In a draft of its final report, the pension committee concluded San Diego is caught in a "perfect storm." Several factors collided to thrust the city into financial crisis.
Riding high with the stock market boom, city leaders increased benefits for workers, allowing employees to retire earlier with more money. At the same time, they reduced the amount the city pays to the pension fund, which consists of interest from investments and city contributions. For years the system was funded at 100 percent; now it is at 67 percent.
When the market dropped, the city ended up with less money and bigger bills. Other California cities were hit hard, but everyone expected San Diego to be prepared.
"It was a combination of factors that all came together at the same time. This was not a result of a downturn in the market," said April Boling, a certified public accountant who heads the pension committee.
Conflicting advice prompted city leaders to improve pension benefits without them fully understanding how much the increased benefits would cost, Boling said.
The city manager and the city auditor retired under fire as the financial picture deteriorated.

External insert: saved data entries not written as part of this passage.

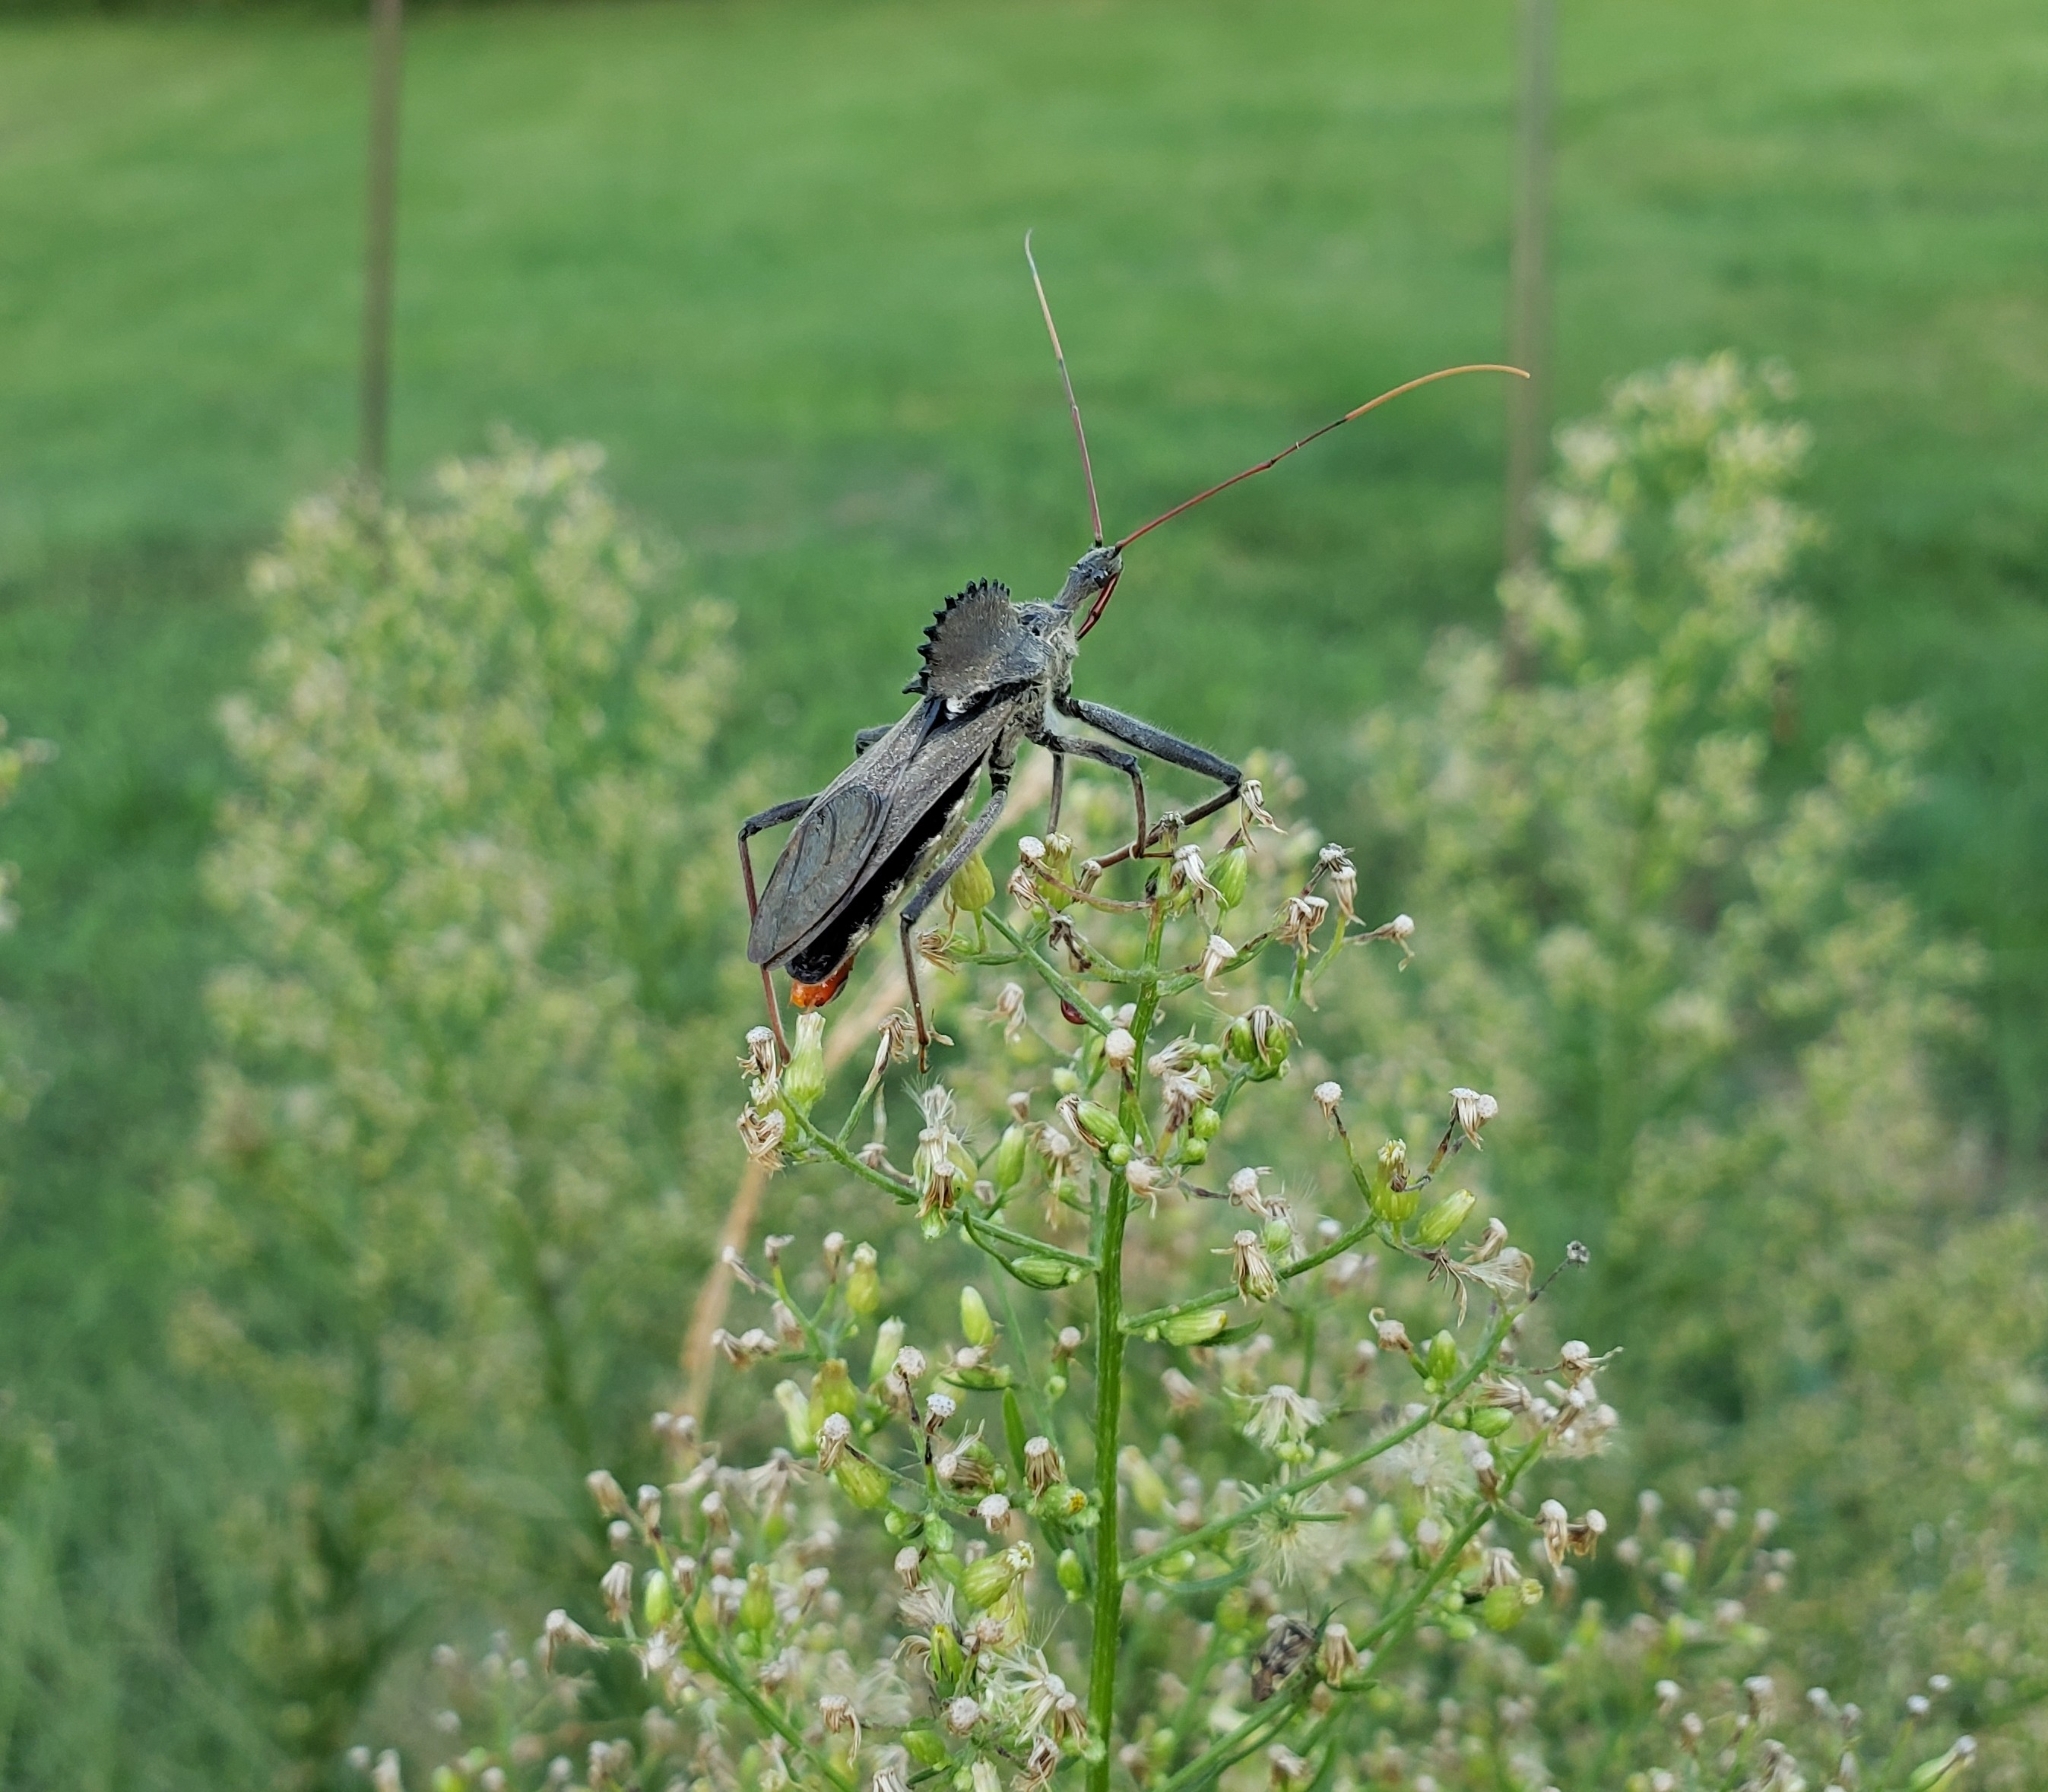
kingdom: Animalia
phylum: Arthropoda
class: Insecta
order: Hemiptera
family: Reduviidae
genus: Arilus
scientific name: Arilus cristatus
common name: North american wheel bug
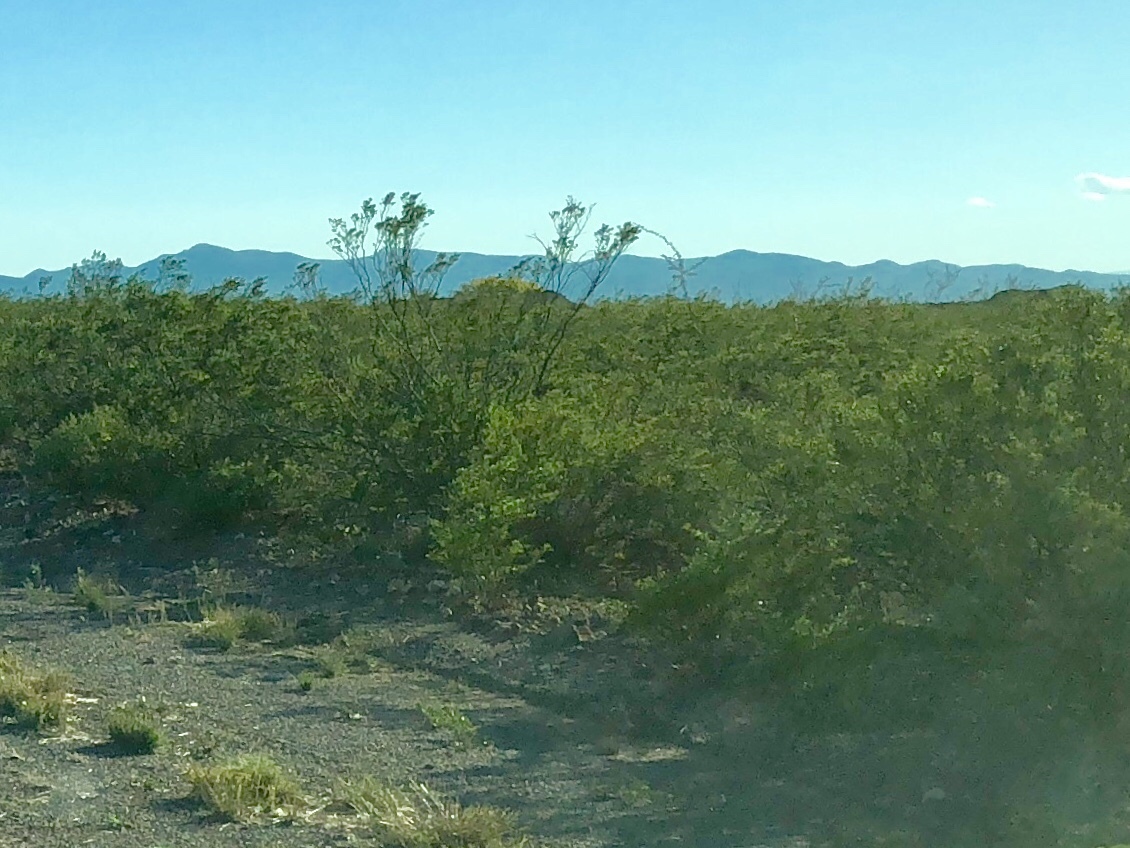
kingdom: Plantae
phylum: Tracheophyta
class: Magnoliopsida
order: Zygophyllales
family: Zygophyllaceae
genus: Larrea
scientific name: Larrea tridentata
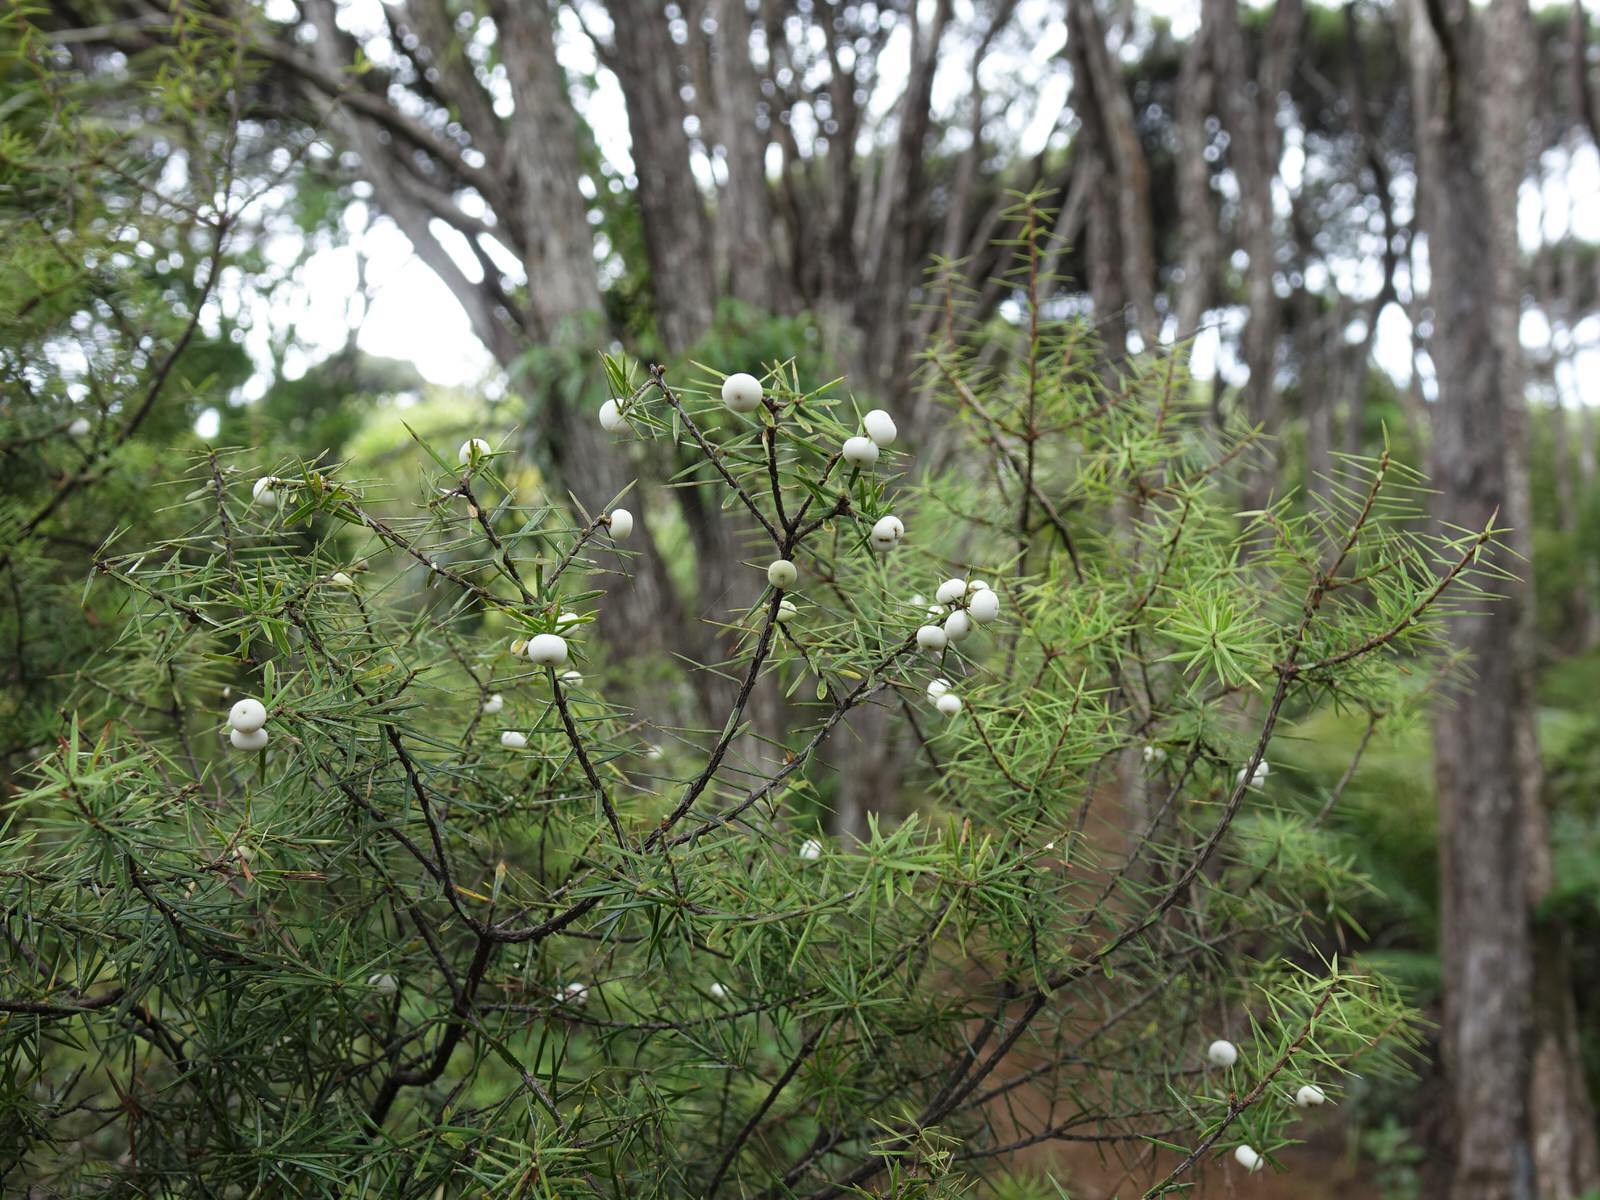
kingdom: Plantae
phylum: Tracheophyta
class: Magnoliopsida
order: Ericales
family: Ericaceae
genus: Leptecophylla
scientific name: Leptecophylla juniperina
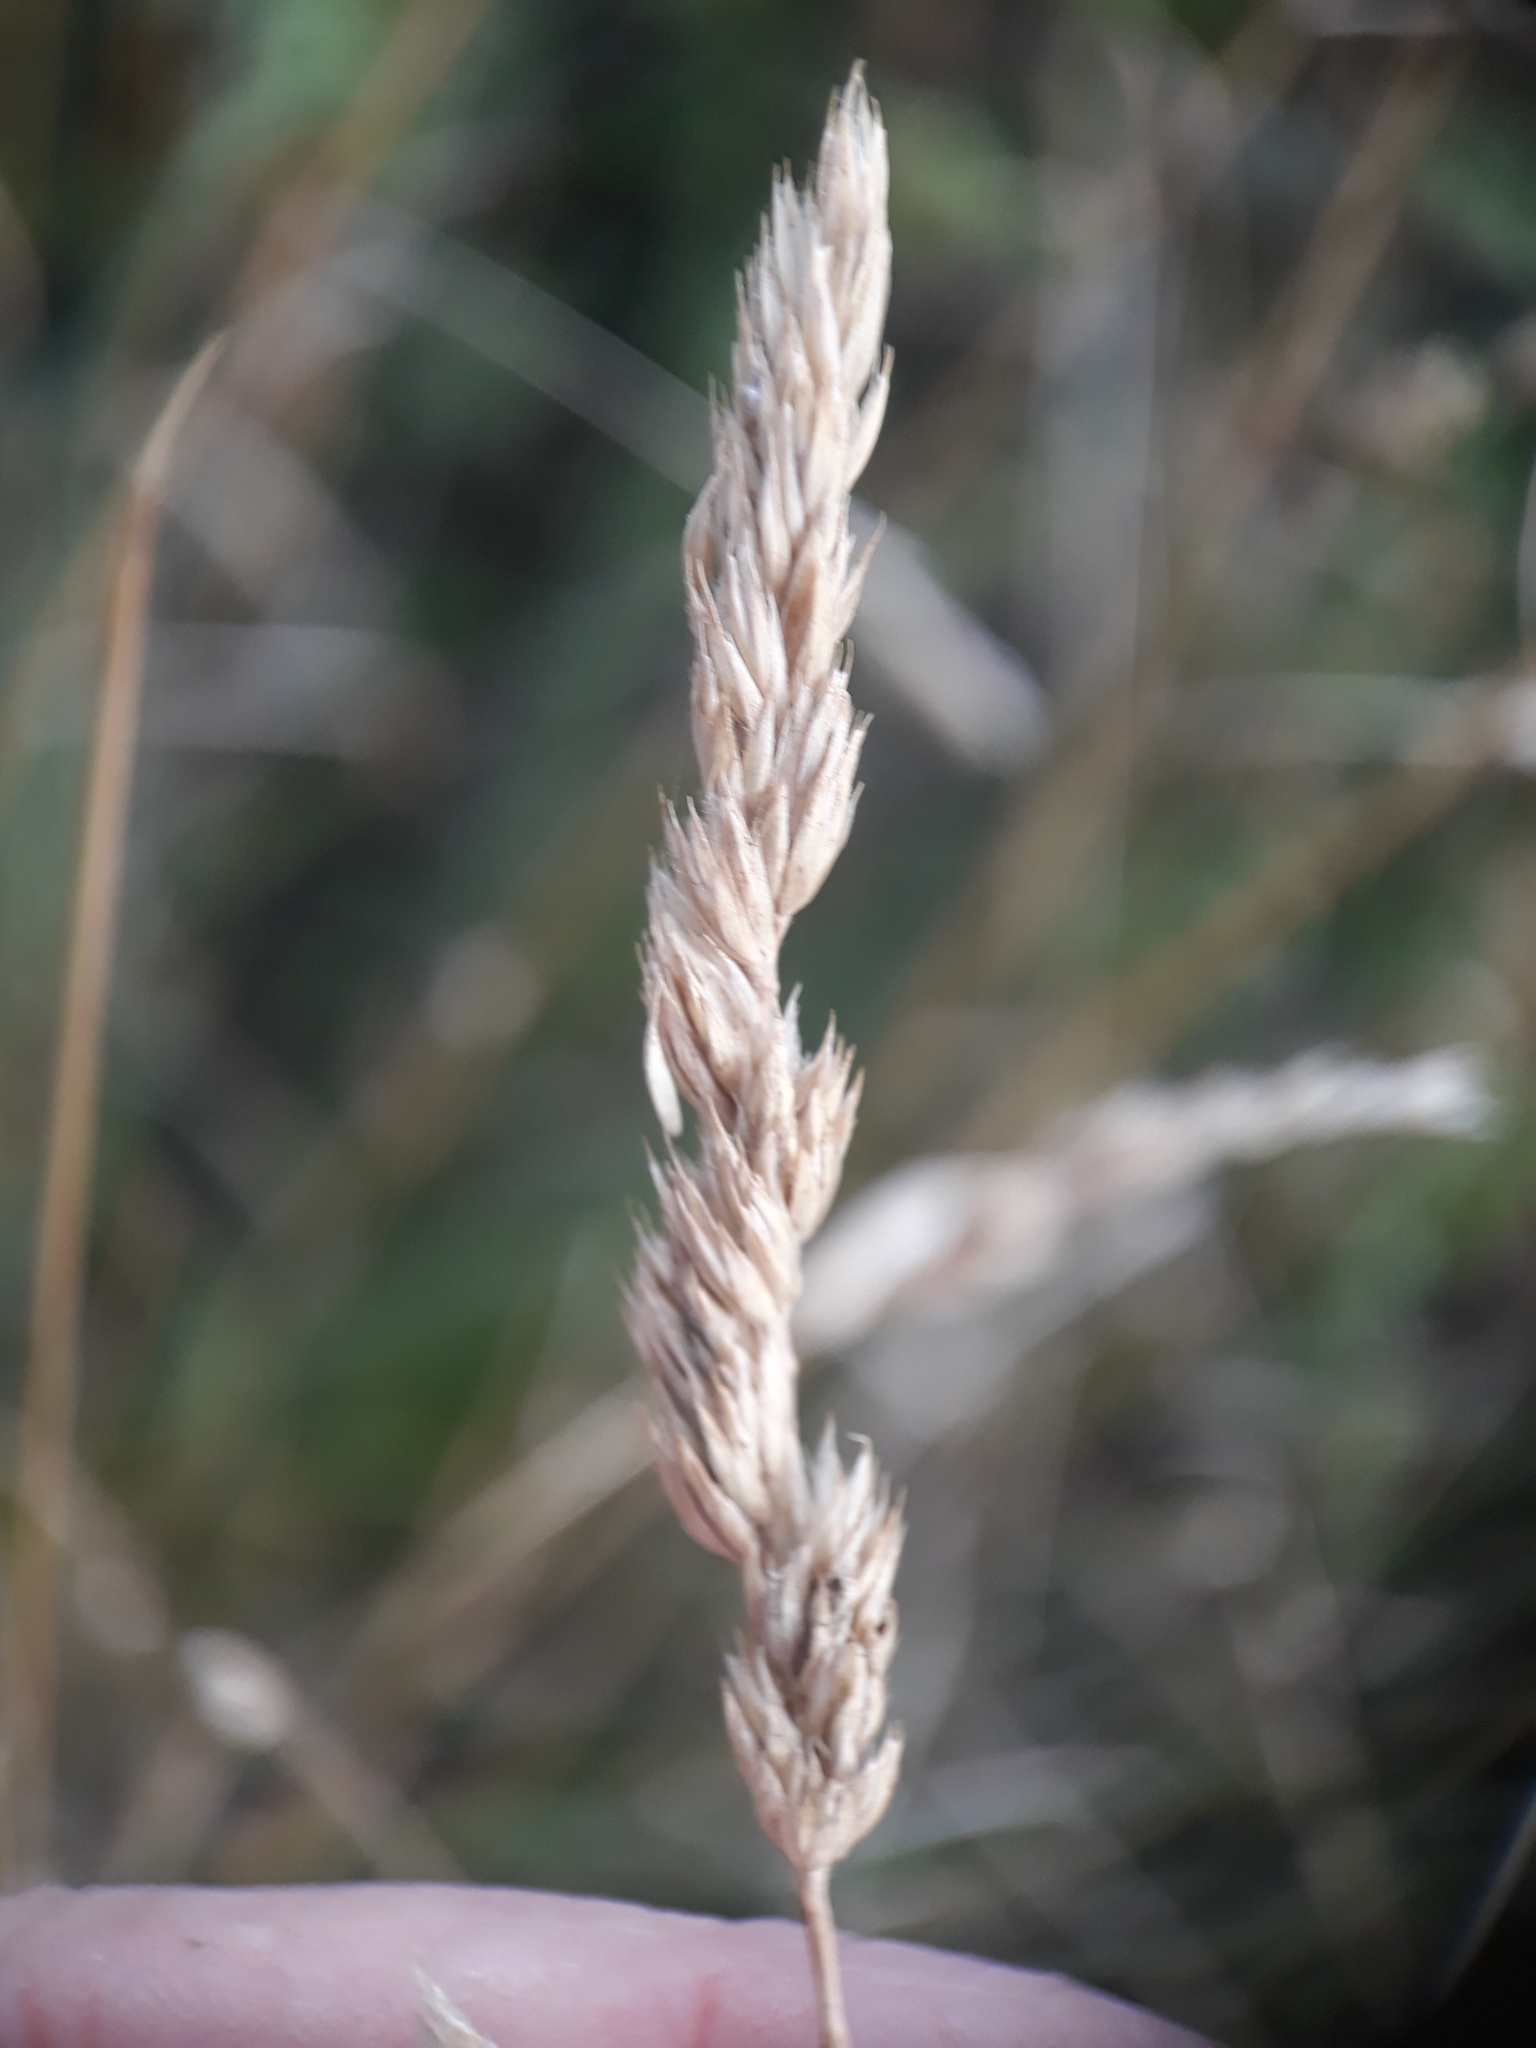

The pension board has sued its counsel, accusing the firm of providing inadequate advice. Retirees worried that they won't get their pensions have sued the city.
The average pension has doubled over the last decade. The sweetening of benefits included a deferred retirement option plan, which lets an employee delay retirement and create a special account earning 8 percent interest and a 2 percent annual cost-of-living adjustment in their pension. High-paid employees could receive nearly $1 million on retirement under the plan.
The pension reform panel is recommending a rollback of the 2002 benefit increases for all new hires, but that could be tough for the mayor and City Council members. The powerful public employee unions have resisted any reduction in the benefits, and every council member enjoys union support.
"It's going to be a very interesting next 60 days, especially if you like knock-down, drag-out politics," Mitchell said.